Transcribed page text
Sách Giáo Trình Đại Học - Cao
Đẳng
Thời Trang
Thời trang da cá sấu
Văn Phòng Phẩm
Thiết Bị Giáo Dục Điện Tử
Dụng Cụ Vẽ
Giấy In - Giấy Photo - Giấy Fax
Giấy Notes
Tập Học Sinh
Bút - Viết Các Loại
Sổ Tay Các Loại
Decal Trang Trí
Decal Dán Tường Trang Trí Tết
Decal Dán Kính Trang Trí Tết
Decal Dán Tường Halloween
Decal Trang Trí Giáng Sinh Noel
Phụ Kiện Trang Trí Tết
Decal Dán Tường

→ ACTIVITY:
Pick out and copy in full every line above that contains the word "Decal". Treat the match as case-sensitive.

→ EXERCISE SOLUTION:
Decal Trang Trí
Decal Dán Tường Trang Trí Tết
Decal Dán Kính Trang Trí Tết
Decal Dán Tường Halloween
Decal Trang Trí Giáng Sinh Noel
Decal Dán Tường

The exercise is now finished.